---------- Document extract ----------
Introduction. The article presents the results of a study on generating high-quality educational content in mathematical literacy for 5th-grade students using generative AI. The problem stems from the lack of adaptive assignments that meet educational standards and the limitations of AI (hallucinations, non-reproducibility). The aim of the study is to develop, test, and evaluate the effectiveness of an original prompt-engineering strategy for generating pedagogically relevant and age-appropriate math problems.
Materials and Methods. The study employs systemic and activity-based approaches. Methods include analysis of AI applications in education, experimental task generation using a hybrid prompt-engineering strategy (Few-Shot Learning + Chain-of-Thought + Role Prompting) based on ChatGPT-4o, expert evaluation (10 mathematics teachers with ≥12 years of experience), and statistical data processing (Cohen’s κ, mean values µ). Verification involved generating tasks in a new context (airports) and assessing them based on adequacy, student-appropriateness, and complexity criteria.
Results. Key findings demonstrate the successful implementation of the strategy, enabling the generation of structurally consistent tasks (κ = 0.82). The critical role of Chain-of-Thought prompting in creating multi-step problems is emphasized. The authors highlight the dual functionality of tasks (learning and assessment). The experiment confirmed high expert ratings for adequacy (µ = 4.81), format compliance (µ = 4.77), and descriptive completeness (µ = 4.82). A limitation in terminology complexity for some tasks was identified.
----------
**Work instruction 1**
Answer each question from the study abstract.
(a) Which grade are the students whose math problems the study generates?
(b) What new context was used to verify the task generation?
(c) What κ value is given for the structural consistency of the tasks?
**Work instruction 2**
Please carry the study abstract forward with the section that would come after its results.
The records are separate material, unrelated to the abstract above.
---------- Raw data ----------
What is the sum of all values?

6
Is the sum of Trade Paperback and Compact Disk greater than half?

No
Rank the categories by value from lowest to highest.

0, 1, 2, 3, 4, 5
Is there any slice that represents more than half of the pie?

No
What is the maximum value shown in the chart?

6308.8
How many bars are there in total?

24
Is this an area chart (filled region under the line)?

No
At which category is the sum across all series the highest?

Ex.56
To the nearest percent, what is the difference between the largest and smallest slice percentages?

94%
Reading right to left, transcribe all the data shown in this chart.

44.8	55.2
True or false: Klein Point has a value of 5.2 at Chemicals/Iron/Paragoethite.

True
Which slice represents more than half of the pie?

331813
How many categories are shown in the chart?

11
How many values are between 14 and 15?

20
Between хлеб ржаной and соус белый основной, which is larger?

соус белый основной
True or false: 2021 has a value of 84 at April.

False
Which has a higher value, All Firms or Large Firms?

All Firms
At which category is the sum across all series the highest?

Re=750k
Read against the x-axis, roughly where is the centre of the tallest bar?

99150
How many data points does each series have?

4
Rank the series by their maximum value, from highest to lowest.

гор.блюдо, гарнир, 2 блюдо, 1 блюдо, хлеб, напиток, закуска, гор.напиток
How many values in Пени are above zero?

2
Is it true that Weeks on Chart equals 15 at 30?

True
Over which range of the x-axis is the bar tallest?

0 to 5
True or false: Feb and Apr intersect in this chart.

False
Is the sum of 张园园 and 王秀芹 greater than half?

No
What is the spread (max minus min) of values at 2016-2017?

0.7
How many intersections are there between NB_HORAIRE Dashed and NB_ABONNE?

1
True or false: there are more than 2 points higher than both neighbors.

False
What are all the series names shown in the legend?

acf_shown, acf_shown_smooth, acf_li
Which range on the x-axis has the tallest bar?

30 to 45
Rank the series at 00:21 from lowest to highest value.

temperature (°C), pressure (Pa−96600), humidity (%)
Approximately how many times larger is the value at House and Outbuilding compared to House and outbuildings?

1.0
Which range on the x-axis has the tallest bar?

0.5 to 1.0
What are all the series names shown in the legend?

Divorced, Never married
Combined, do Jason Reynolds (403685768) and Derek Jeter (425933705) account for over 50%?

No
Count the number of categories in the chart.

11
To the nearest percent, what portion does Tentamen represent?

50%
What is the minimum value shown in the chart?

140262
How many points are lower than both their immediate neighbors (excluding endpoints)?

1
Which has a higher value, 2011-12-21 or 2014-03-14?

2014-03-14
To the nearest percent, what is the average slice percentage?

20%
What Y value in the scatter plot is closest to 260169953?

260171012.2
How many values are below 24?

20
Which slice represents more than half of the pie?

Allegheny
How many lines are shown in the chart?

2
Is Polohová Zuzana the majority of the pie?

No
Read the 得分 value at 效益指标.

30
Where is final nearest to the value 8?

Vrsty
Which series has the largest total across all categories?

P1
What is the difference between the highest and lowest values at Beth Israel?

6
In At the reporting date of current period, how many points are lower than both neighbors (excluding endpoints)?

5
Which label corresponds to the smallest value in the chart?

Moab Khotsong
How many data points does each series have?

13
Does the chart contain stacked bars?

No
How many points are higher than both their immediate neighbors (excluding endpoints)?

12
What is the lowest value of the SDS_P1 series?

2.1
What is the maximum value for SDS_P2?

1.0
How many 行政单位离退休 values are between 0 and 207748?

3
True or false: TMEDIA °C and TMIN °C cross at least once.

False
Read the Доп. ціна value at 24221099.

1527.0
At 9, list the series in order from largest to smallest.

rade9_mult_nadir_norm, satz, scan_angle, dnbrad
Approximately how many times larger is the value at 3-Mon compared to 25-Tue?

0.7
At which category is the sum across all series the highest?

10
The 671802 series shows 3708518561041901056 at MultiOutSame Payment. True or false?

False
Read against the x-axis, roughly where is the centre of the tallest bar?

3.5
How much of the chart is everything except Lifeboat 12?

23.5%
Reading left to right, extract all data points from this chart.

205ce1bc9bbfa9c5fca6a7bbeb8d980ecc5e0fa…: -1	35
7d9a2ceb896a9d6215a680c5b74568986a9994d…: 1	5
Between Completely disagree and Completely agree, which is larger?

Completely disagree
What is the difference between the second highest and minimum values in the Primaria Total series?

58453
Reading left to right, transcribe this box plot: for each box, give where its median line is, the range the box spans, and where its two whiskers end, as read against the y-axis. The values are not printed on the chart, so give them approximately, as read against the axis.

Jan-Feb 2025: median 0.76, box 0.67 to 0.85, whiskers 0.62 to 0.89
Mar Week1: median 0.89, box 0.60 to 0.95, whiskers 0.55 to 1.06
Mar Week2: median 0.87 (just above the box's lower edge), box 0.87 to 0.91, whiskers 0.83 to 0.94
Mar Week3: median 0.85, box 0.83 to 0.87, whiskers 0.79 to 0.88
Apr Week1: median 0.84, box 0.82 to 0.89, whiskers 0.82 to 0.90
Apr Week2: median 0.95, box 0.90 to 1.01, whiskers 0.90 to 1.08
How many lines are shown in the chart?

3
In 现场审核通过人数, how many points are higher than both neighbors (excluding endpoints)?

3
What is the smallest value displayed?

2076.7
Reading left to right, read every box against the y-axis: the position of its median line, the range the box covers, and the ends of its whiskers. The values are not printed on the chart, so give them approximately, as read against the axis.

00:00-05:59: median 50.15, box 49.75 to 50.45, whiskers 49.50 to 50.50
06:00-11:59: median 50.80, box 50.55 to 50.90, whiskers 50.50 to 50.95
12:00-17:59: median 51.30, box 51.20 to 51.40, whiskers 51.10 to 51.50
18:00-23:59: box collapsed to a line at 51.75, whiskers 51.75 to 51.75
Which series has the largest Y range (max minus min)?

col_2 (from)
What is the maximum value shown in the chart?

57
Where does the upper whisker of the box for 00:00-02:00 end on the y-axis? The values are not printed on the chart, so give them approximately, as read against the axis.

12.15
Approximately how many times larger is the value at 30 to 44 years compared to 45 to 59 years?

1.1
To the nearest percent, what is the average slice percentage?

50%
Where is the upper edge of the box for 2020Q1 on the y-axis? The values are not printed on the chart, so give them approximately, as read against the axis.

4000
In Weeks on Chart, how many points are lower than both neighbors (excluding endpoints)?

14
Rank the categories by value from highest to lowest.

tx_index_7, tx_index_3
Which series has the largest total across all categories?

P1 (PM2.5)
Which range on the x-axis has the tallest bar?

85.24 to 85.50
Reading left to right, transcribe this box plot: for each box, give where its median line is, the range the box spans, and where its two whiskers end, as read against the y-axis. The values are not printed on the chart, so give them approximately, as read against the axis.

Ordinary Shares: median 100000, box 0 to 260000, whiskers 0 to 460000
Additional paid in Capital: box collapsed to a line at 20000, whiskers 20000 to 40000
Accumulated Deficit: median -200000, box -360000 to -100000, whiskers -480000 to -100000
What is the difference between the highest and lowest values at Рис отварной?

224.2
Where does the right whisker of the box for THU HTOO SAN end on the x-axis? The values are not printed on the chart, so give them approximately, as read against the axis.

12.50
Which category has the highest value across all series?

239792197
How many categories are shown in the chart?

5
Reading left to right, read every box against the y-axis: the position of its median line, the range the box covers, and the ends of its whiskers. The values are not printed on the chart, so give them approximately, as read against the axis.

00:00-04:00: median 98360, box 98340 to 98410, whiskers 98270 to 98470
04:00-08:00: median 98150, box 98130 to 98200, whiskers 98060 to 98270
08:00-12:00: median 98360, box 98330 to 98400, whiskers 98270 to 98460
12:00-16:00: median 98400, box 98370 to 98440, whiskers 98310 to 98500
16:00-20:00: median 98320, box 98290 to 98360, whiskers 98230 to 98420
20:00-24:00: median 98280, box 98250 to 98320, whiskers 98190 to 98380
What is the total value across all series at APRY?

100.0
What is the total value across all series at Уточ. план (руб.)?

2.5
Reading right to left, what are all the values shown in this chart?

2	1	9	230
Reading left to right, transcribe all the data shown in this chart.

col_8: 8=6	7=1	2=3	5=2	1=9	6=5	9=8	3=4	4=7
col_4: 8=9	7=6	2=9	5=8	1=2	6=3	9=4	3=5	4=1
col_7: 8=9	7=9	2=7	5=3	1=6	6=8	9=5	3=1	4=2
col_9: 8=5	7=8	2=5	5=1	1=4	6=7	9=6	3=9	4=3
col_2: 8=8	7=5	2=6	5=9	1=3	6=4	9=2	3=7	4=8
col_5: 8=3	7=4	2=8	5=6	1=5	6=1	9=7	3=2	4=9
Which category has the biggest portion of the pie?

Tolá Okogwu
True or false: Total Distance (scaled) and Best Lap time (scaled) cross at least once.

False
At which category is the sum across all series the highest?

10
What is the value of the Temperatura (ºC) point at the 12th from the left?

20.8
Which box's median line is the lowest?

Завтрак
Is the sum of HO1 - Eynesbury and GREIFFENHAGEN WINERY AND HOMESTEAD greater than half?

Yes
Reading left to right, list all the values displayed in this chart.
----------
**Response area 1**
(a) 5th grade
(b) Airports
(c) 0.82

**Response area 2**
Conclusions. The study concludes that the combined prompt-engineering strategy is highly effective for generating standards-aligned tasks and has strong potential for integration into digital learning platforms. Further optimization of linguistic adaptation and the development of a validation pipeline are required for implementation.

Keywords: 

Prompt engineering; Educational task generation; Mathematical literacy; Generative AI; Chain-of-Thought; Role prompting.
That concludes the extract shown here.